Dataset items:
···
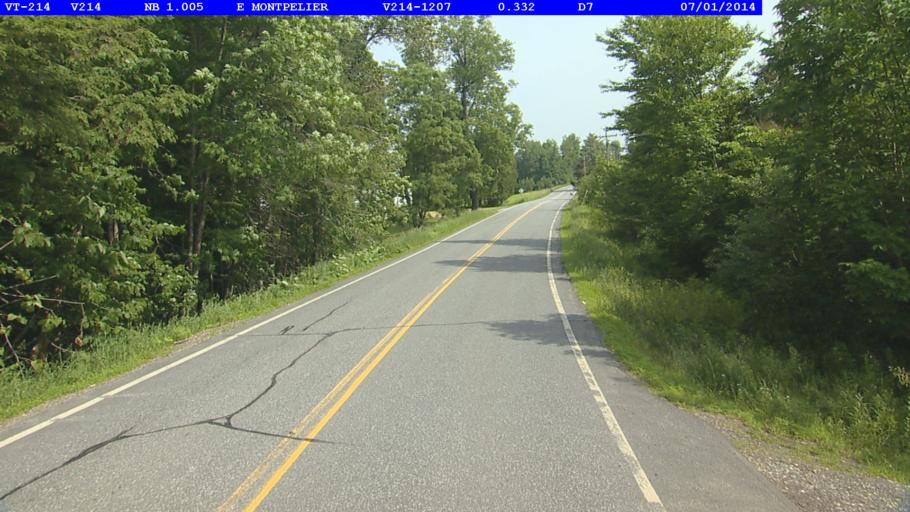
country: US
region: Vermont
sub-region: Washington County
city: Barre
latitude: 44.2901
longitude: -72.4444
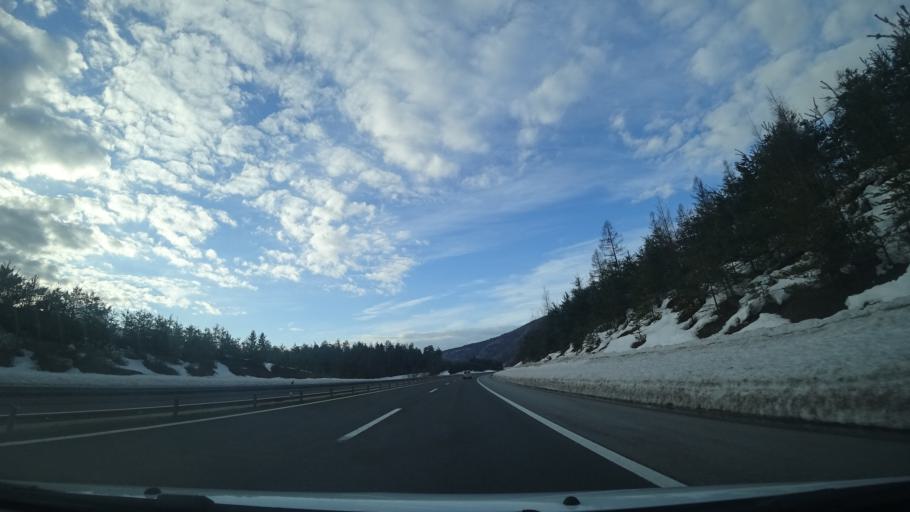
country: HR
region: Karlovacka
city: Ostarije
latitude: 45.2033
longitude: 15.2651
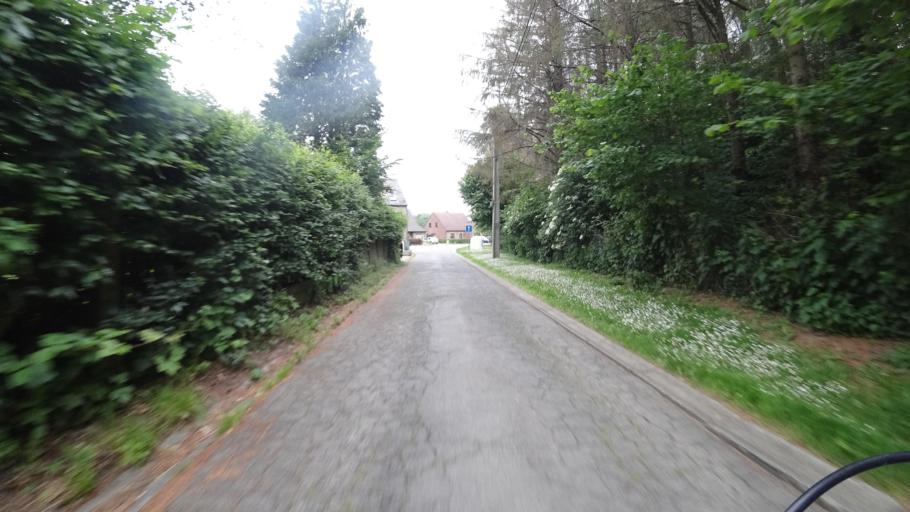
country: BE
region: Wallonia
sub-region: Province du Brabant Wallon
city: Perwez
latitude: 50.5704
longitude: 4.7710
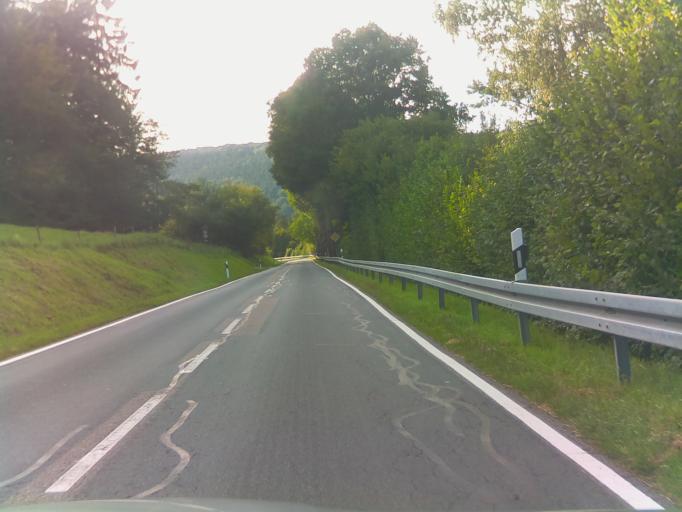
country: DE
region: Hesse
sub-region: Regierungsbezirk Darmstadt
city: Beerfelden
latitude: 49.5489
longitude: 8.9378
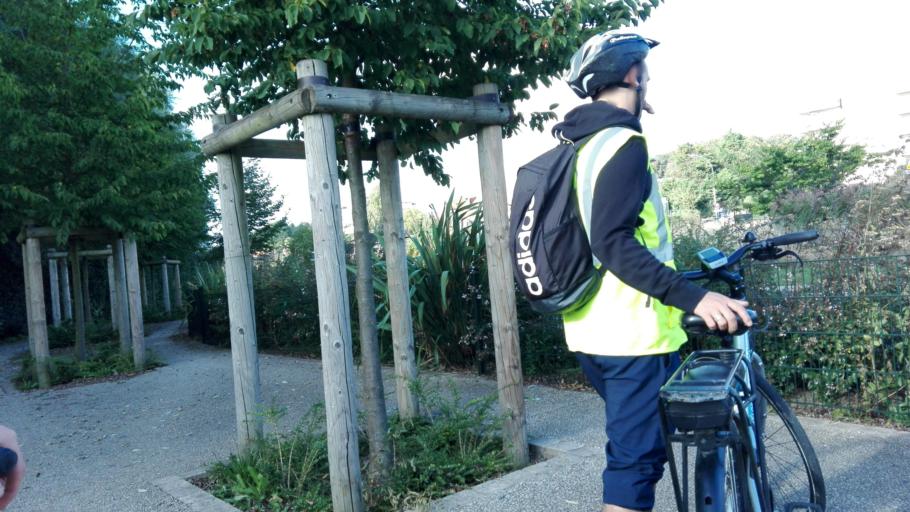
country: FR
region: Nord-Pas-de-Calais
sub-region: Departement du Pas-de-Calais
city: Boulogne-sur-Mer
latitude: 50.7052
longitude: 1.6133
···
## What to work on:
Rewrite all of the records above, switching "city" to "locality" and leaving everything else unchanged. Omit the pictures from your answer.

## Exercise response:
country: US
region: Vermont
sub-region: Washington County
locality: Barre
latitude: 44.2901
longitude: -72.4444
country: HR
region: Karlovacka
locality: Ostarije
latitude: 45.2033
longitude: 15.2651
country: BE
region: Wallonia
sub-region: Province du Brabant Wallon
locality: Perwez
latitude: 50.5704
longitude: 4.7710
country: DE
region: Hesse
sub-region: Regierungsbezirk Darmstadt
locality: Beerfelden
latitude: 49.5489
longitude: 8.9378
country: FR
region: Nord-Pas-de-Calais
sub-region: Departement du Pas-de-Calais
locality: Boulogne-sur-Mer
latitude: 50.7052
longitude: 1.6133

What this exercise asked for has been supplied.